LISTED ENTRIES:
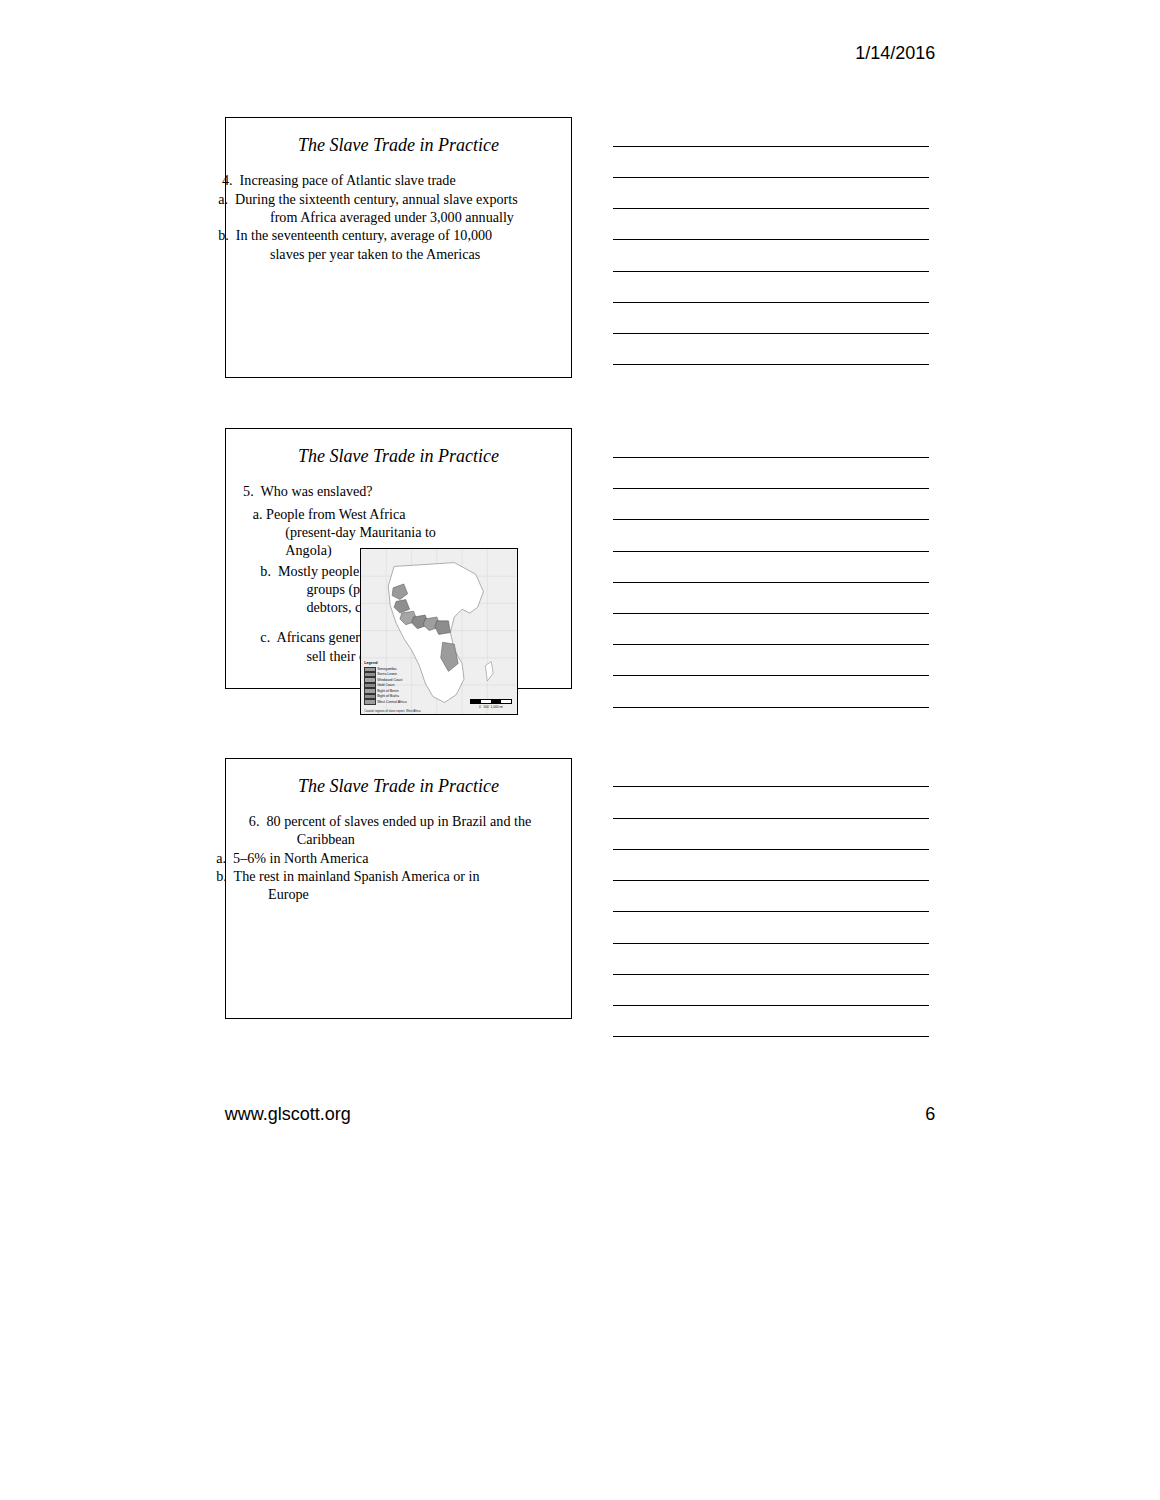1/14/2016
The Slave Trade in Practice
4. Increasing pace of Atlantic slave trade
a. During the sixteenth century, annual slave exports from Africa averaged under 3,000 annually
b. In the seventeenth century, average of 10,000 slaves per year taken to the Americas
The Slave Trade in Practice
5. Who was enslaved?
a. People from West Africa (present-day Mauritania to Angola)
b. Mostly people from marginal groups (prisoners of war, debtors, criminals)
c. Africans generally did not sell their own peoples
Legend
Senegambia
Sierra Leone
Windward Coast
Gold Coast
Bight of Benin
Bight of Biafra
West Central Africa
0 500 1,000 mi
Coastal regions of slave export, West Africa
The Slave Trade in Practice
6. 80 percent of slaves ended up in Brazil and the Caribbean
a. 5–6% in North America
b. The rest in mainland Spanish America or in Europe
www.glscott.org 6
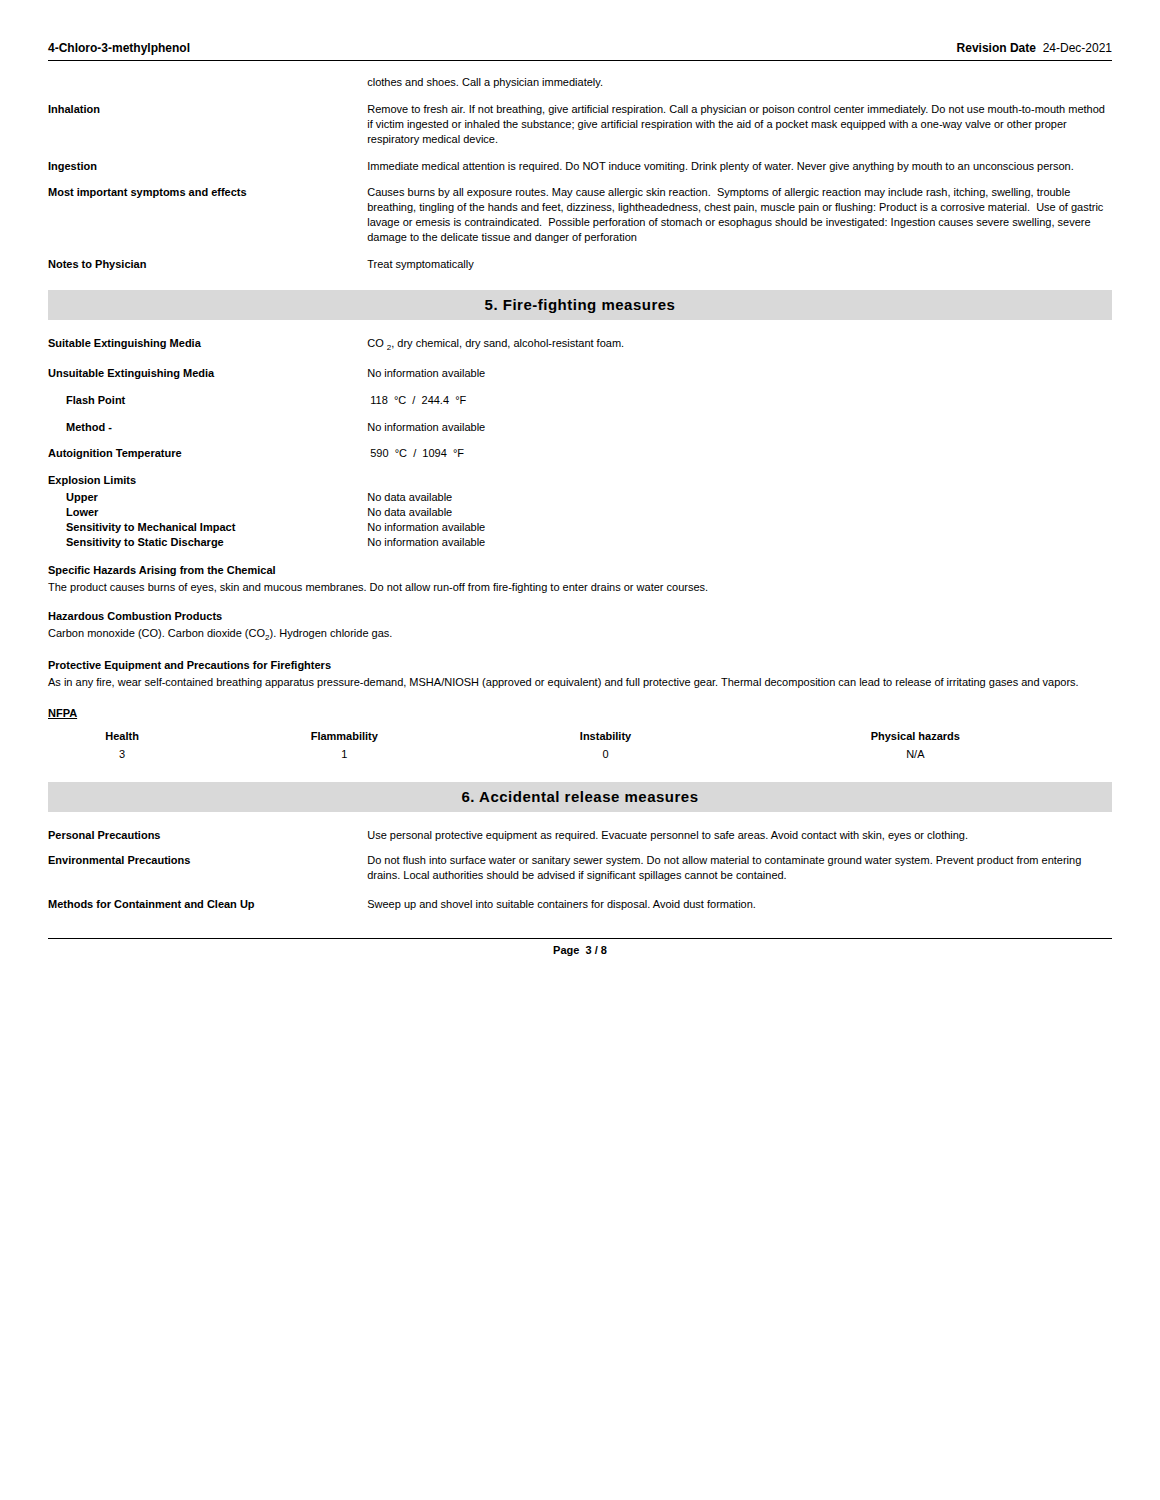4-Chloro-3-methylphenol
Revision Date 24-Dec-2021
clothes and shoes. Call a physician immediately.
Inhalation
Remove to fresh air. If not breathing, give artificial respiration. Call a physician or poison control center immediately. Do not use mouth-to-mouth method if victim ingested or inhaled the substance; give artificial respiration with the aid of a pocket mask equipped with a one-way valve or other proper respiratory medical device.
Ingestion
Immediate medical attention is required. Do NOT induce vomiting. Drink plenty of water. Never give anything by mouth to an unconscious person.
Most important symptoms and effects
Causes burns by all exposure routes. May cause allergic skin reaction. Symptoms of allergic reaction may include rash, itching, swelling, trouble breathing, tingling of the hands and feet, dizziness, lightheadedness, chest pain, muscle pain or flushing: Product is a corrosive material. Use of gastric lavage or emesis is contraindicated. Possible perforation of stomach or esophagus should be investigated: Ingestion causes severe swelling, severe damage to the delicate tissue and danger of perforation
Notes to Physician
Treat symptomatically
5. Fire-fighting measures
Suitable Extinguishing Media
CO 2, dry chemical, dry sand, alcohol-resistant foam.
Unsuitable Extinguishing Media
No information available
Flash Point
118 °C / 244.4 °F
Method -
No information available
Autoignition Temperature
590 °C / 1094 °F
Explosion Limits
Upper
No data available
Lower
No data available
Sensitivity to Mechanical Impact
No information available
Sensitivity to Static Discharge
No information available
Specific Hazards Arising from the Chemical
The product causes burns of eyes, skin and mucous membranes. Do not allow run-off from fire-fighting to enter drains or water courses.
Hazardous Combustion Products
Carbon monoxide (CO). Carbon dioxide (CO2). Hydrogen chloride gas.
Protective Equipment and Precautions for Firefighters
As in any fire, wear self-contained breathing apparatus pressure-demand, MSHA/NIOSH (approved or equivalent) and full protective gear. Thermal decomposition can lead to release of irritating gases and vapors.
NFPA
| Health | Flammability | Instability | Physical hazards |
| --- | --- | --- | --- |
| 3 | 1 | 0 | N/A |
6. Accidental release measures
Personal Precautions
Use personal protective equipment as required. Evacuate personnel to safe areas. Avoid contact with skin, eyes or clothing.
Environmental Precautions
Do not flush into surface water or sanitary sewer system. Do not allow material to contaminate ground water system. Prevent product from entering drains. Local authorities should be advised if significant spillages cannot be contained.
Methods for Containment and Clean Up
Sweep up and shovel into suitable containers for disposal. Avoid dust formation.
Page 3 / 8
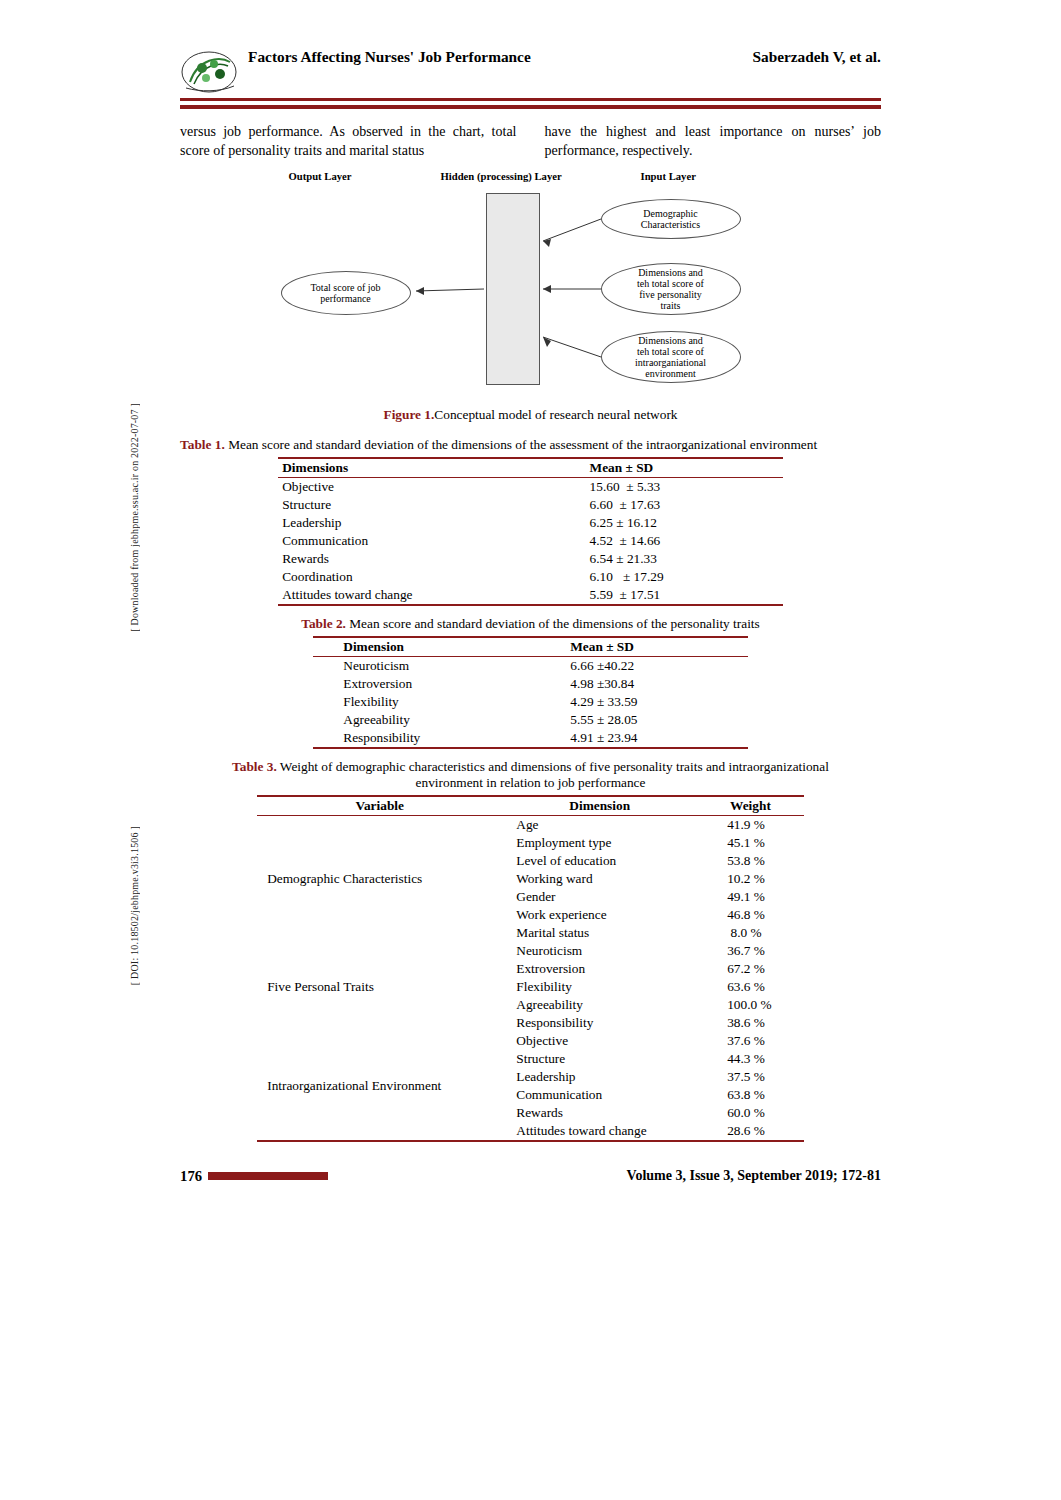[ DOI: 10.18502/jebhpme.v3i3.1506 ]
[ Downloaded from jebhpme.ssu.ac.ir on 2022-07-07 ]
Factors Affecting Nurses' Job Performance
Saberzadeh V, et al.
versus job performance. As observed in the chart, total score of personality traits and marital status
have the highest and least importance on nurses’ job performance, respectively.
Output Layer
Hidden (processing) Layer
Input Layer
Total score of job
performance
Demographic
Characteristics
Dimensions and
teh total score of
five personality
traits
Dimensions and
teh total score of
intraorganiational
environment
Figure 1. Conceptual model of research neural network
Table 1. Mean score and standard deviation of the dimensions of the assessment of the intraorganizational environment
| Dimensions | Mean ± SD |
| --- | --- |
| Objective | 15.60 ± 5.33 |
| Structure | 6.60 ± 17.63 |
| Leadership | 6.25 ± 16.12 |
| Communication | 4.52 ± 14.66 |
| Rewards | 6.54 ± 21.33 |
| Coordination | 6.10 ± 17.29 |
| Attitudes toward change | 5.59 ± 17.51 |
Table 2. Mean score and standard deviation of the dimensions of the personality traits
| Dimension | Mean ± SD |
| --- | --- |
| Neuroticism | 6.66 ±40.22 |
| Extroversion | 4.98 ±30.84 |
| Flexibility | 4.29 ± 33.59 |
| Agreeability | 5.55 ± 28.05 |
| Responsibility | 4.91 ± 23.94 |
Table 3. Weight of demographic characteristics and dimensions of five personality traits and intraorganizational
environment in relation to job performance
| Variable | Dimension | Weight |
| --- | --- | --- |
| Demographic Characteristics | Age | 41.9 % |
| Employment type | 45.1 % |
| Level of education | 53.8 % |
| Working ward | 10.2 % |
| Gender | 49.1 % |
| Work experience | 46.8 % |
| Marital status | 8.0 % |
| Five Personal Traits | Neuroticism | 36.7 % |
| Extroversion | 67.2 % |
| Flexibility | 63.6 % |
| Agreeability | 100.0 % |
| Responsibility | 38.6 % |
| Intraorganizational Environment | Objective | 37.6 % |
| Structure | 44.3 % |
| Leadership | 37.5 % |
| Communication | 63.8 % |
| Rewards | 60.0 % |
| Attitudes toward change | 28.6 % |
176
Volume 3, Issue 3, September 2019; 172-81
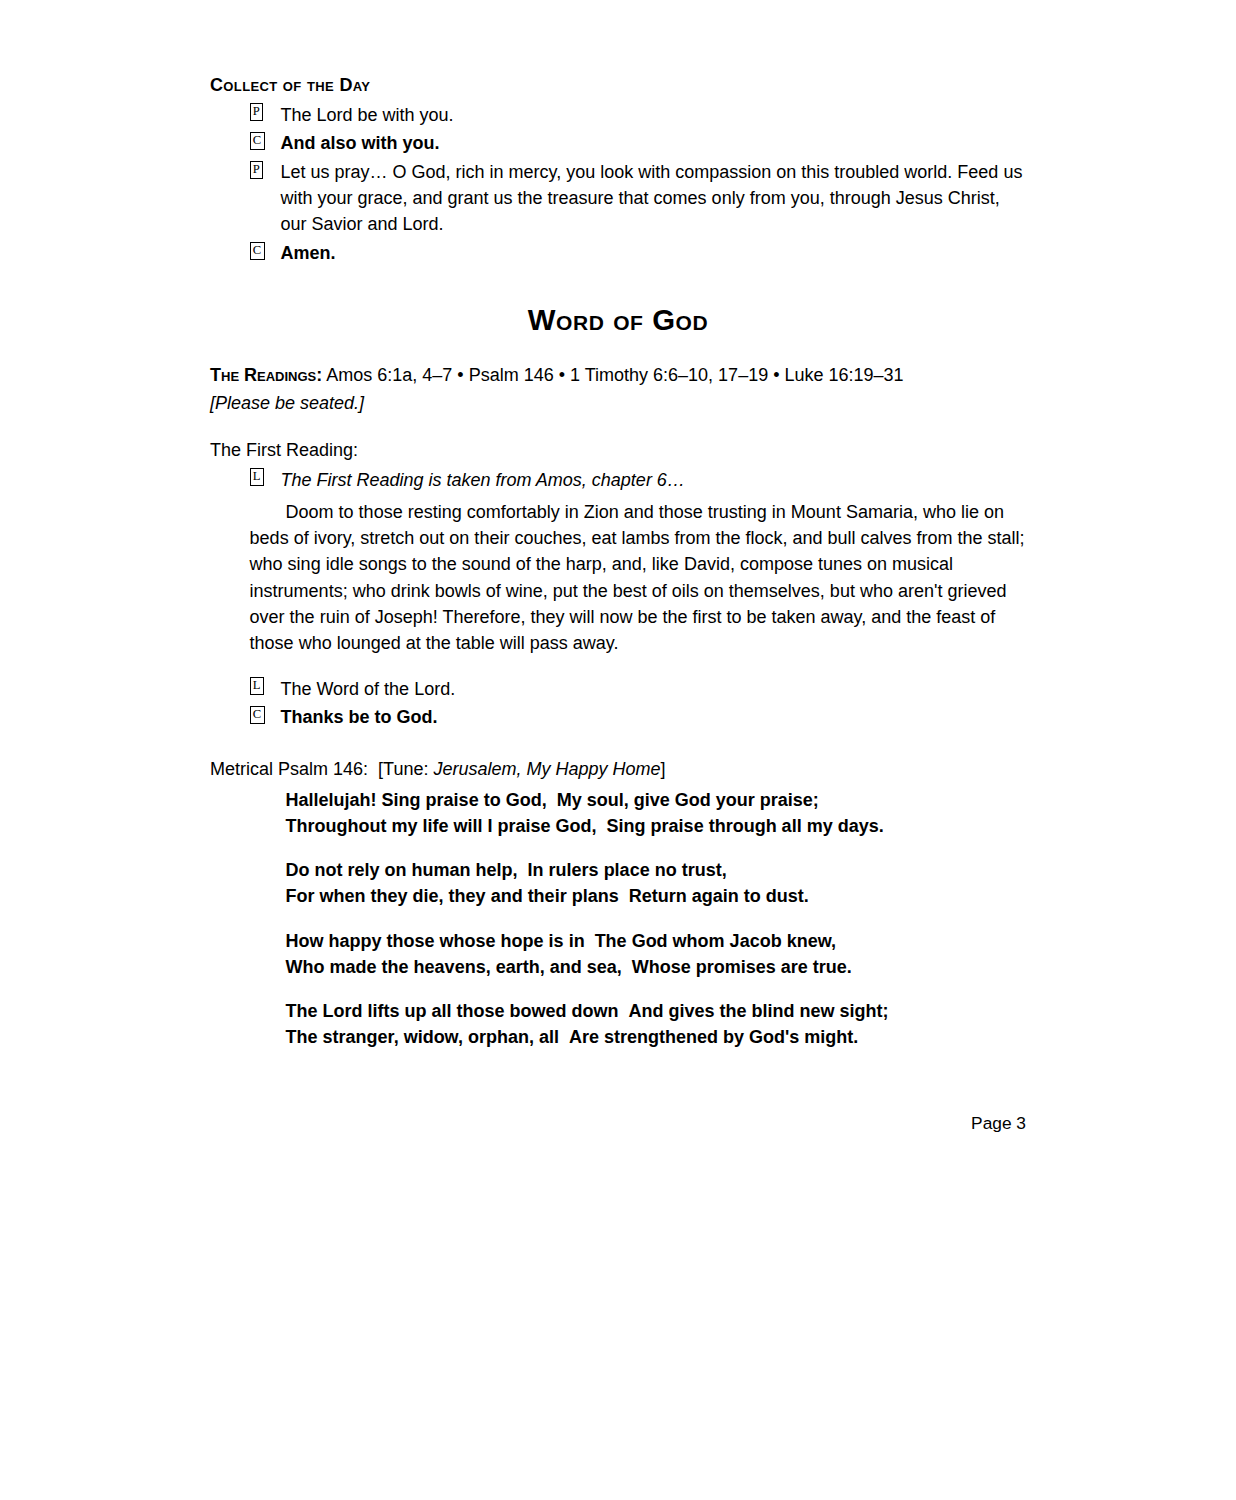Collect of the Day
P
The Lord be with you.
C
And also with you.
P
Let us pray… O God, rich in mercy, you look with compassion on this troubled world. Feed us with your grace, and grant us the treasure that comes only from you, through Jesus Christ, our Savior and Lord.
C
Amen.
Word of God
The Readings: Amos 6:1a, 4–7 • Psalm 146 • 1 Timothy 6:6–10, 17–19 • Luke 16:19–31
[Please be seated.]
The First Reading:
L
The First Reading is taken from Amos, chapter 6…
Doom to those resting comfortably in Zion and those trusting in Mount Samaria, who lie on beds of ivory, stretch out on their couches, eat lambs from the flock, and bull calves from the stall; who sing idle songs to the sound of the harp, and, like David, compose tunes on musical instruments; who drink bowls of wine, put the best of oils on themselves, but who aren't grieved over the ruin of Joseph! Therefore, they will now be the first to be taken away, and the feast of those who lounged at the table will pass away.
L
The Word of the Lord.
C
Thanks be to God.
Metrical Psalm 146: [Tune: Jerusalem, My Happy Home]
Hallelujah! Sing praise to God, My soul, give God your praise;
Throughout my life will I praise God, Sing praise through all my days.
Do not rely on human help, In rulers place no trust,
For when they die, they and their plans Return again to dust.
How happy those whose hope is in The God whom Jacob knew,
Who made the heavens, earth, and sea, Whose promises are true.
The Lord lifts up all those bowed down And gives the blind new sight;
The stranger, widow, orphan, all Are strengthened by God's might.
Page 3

WHAT THE TASK REQUIRES: Your answer should be the lines above, from the line containing "[ Downloaded from" up to and including the line containing "Figure 1. Conceptual", reproduced exactly and with nothing else.

THE ANSWER:
[ Downloaded from jebhpme.ssu.ac.ir on 2022-07-07 ]
Factors Affecting Nurses' Job Performance
Saberzadeh V, et al.
versus job performance. As observed in the chart, total score of personality traits and marital status
have the highest and least importance on nurses’ job performance, respectively.
Output Layer
Hidden (processing) Layer
Input Layer
Total score of job
performance
Demographic
Characteristics
Dimensions and
teh total score of
five personality
traits
Dimensions and
teh total score of
intraorganiational
environment
Figure 1. Conceptual model of research neural network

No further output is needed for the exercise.